Are you? usually I find it to be the reverse - you're leveraging the type system to track some properties for you, so that you don't have to track them mentally. I.e. less mental overhead (though possibly more boilerplate-overhead)
I found Tomas Petricek's essay on "Against a universal definition of 'Type'" very informative. He argues that the word 'type' has shifted shape many times since Frege/Russel, in that the intuition behind them is different. He also argues that multiplicity of definition is a good thing.
TL;DR - Type theory == being careful about the domain a function can be applied in (adding meters to seconds or strings to sets should not be possible).
The school I went to barely taught C/C++ and the absolute minimum of PHP, CSS, Linked Lists, and Hash Maps. Very sad that so many actually smart people can't graduate knowing much just doing their course work. Let alone imagine those who lack off a bit and still pass. Unless you're programming on your own, like I was along with a few others, you graduate possibly in debt and completely unprepared.
We danced around the edges of set theory. Symbolic logic. Combinatorial and sequential logic (especially as applies to logic circuit design). Examples of a few families of type systems, how to use them, and the practical differences between them. We didn't tend to dive deeply into the mathematical underpinnings.
Distinctly unimpressed by this post. The author seems to have an axe to grind with mathematicians as a class, which, as we would have been told in school, isn't 'big or clever'.
The whole of programming, nevermind types, perhaps the most mathematical part of modern programming, arises from mathematics. There's some good history here, but the early paragraphs in particular are a display of ignorance if not arrogance.
The author quotes Newton, the very chap who's said to have said he merely stood on the shoulders of giants (to 'see' such insight).

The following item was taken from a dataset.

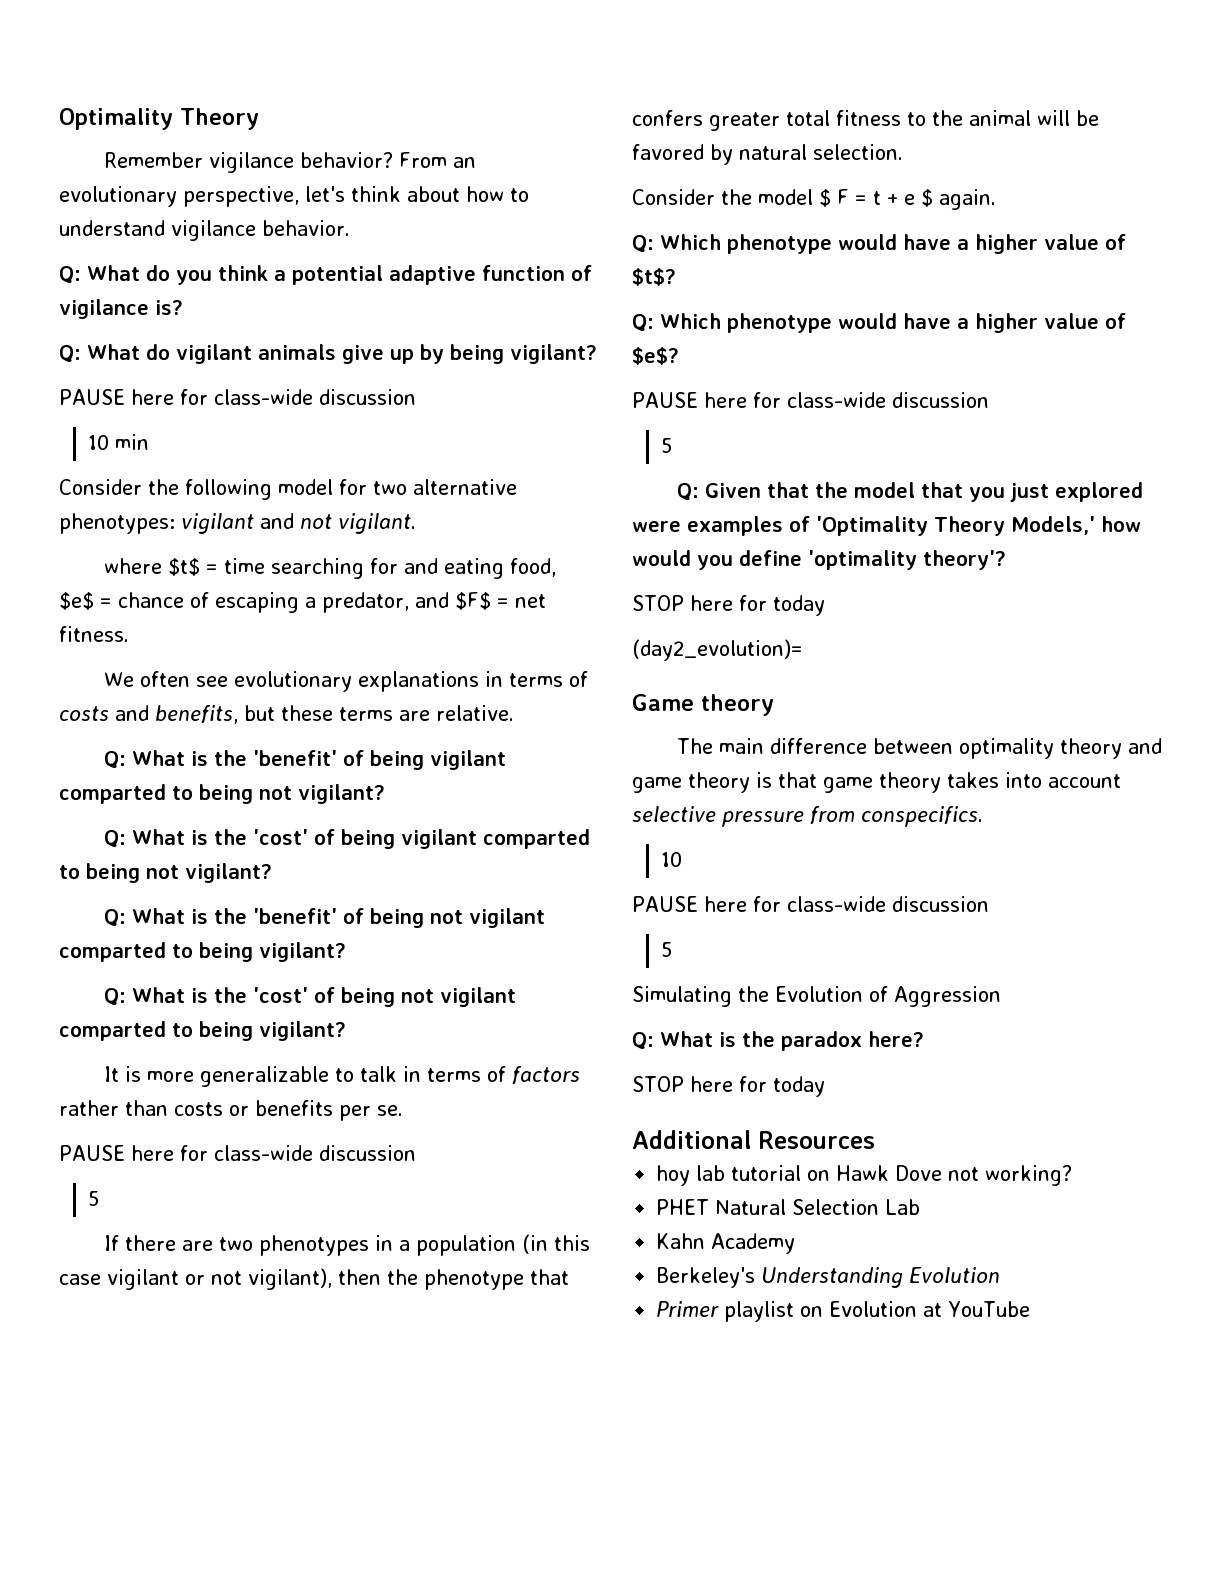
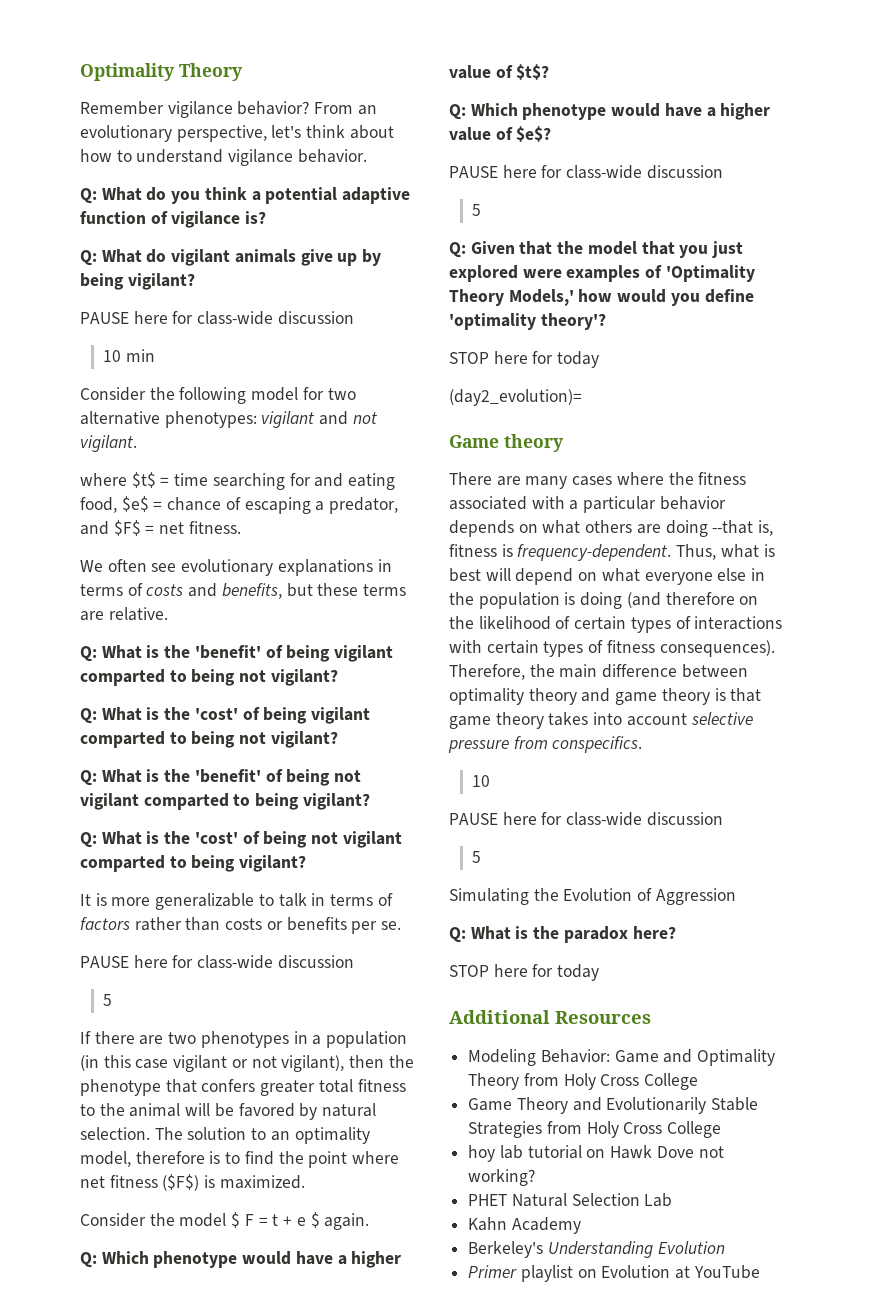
(903, 152) none -> [154,1127,370,1144] [80,1151,400,1168] [80,1174,305,1191] The solution to an optimality model, therefore is to find the point where net fitness ($F$) is maximized.
[677,738,714,754] The -> [449,472,747,489] [449,496,726,513] [449,520,774,537] [449,544,775,561] [449,568,766,585] [449,592,759,609] [449,616,783,633] [449,640,775,657] [449,664,555,680] There are many cases where the fitness associated with a particular behavior depends on what others are doing --that is, fitness is frequency-dependent. Thus, what is best will depend on what everyone else in the population is doing (and therefore on the likelihood of certain types of interactions with certain types of fitness consequences). Therefore, the
(875, 1140) none -> [468,1049,776,1066] [468,1073,699,1090] [468,1097,759,1114] [468,1121,722,1138] // Modeling Behavior: Game and Optimality Theory from Holy Cross College // Game Theory and Evolutionarily Stable Strategies from Holy Cross College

Any programmer in the 21st century stands on the shoulders of mathematicians and computer scientists of the 20th,; who were in turn standing on the shoulders of the mathematicians of the 19th centuries.
>"Distinctly unimpressed by this post. The author seems to have an axe to grind with mathematicians as a class, which, as we would have been told in school, isn't 'big or clever'."

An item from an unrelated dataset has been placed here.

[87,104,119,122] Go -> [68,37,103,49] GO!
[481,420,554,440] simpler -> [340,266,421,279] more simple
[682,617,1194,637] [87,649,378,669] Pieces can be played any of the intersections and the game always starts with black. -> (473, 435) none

I thought it was intended to speak to people who might be intimidated or feel obtuse when they encounter really dense academic texts when trying to learn more about type systems as it relates to programming. As such I really appreciated it.
I didn't think the author was grinding any axes at all, quite the contrary.
I've no problem with that, it was the opening quotation, accompanying graphic, and following paragraph which read - to me, though I appreciate I may not have read it as it was intended - quite disrespectfully toward mathematicians.
Among whom I cannot count myself, for whatever it's worth.
I really don't think they have an axe to grind. What do they say that's incorrect? Their point is that much of what we see as type theory is inaccessible to the average programmer.
When we say that some field is inaccessible, we don't blame the reader trying to understand. At the same time we're not saying that the field is wrong either, but that communication could be improved.
https://www.cs.uoregon.edu/research/summerschool/summer15/cu...
Very clean and easy to follow video lectures on the relation between, types, programs, and logical proofs. One does not need functors and monoids to appreciate the beauty of functional type systems. (And to see why such type systems are indeed discovered rather than invented.)